Em relação ao gasto de recursos públicos em medidas e ações para combater a doença, presenciamos no Congresso propostas usando como base para dar sustentação a necessidade de dar mais segurança jurídica para os gestores no cenário pós-crise.

Nesse contexto, é importante ressaltar que o exercício das competências dos tribunais de contas, inclusive no contexto de calamidade pública causada pela Covid-19 e na interpretação da Lei nº 13.979, de 2020, deve observar o ordenamento jurídico vigente, de alicerce constitucional, que impõe uma colegialidade processual-decisória, de forma a não colocar em risco a situação jurídico-funcional dos agentes públicos. Sendo imprescindível garantir o devido processo legal de controle externo e a atuação independente, imparcial e apartidária das cortes de contas, mesmo no momento atípico vivenciado no país.

#### DADOS FORNECIDOS
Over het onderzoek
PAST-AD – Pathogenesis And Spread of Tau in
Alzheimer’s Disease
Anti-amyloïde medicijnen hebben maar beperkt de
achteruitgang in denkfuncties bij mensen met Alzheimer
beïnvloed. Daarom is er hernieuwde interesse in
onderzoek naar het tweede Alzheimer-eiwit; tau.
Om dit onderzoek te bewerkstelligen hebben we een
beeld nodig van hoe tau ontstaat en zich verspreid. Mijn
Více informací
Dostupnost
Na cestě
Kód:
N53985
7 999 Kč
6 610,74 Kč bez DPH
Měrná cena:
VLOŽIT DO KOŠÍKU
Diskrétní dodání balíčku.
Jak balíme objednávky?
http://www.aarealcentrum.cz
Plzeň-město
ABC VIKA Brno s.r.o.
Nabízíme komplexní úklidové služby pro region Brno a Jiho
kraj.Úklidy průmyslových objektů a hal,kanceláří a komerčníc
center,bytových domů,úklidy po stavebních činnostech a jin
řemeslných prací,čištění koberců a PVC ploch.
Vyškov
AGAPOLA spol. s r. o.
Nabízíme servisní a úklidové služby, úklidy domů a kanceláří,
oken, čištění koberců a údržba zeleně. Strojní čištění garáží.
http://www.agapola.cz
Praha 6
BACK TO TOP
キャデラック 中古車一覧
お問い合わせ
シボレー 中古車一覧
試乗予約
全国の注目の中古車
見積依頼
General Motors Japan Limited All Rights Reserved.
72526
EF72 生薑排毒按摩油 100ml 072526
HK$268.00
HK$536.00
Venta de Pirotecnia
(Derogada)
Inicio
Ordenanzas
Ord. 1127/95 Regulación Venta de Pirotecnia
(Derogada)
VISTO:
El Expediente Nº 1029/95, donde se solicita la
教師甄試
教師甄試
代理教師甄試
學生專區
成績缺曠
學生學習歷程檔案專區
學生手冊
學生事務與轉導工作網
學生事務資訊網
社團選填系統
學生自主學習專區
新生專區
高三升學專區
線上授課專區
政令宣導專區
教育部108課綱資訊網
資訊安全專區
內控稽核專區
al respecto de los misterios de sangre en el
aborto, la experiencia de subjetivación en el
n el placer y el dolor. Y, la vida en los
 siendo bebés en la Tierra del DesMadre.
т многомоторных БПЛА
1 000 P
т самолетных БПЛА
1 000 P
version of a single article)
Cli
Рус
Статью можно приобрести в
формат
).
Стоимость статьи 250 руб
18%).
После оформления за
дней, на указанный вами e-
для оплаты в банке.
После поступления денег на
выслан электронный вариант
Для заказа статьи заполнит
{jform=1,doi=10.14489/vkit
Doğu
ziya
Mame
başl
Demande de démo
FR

==

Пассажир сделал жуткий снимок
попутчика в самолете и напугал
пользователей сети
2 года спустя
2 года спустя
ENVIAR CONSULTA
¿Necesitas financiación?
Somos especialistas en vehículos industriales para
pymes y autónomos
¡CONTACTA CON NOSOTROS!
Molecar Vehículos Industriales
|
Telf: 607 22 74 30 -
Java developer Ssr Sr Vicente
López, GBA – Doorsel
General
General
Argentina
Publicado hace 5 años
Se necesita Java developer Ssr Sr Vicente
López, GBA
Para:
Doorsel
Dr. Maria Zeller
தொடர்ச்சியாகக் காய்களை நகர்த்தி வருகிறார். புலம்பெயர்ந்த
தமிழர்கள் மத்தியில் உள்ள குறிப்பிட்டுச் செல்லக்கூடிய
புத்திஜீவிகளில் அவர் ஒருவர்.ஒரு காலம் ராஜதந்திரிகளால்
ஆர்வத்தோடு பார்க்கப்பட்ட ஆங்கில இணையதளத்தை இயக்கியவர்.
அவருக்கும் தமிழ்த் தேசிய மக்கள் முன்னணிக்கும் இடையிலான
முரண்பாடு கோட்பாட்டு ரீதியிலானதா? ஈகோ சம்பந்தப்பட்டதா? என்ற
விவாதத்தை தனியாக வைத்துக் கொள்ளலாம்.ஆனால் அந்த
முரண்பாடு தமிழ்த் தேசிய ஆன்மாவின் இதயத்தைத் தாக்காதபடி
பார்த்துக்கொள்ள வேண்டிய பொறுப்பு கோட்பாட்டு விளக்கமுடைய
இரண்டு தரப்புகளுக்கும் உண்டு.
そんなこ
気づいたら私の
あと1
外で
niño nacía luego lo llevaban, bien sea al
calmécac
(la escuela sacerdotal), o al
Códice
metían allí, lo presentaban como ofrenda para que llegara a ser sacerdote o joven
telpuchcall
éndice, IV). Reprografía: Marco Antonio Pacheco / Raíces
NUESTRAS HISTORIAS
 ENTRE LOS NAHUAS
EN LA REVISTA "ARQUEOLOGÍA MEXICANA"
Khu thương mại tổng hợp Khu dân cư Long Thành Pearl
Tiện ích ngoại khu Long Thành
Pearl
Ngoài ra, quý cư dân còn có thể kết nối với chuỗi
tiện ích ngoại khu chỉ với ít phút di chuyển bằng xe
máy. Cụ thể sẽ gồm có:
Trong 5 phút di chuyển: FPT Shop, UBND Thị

#### OBJETIVO DO EXERCÍCIO
Transcreva, palavra por palavra, a parte do trecho sobre os tribunais de contas que vai de "Em relação ao" a "no cenário pós-crise.".

#### ESPAÇO PARA RESPOSTA
Em relação ao gasto de recursos públicos em medidas e ações para combater a doença, presenciamos no Congresso propostas usando como base para dar sustentação a necessidade de dar mais segurança jurídica para os gestores no cenário pós-crise.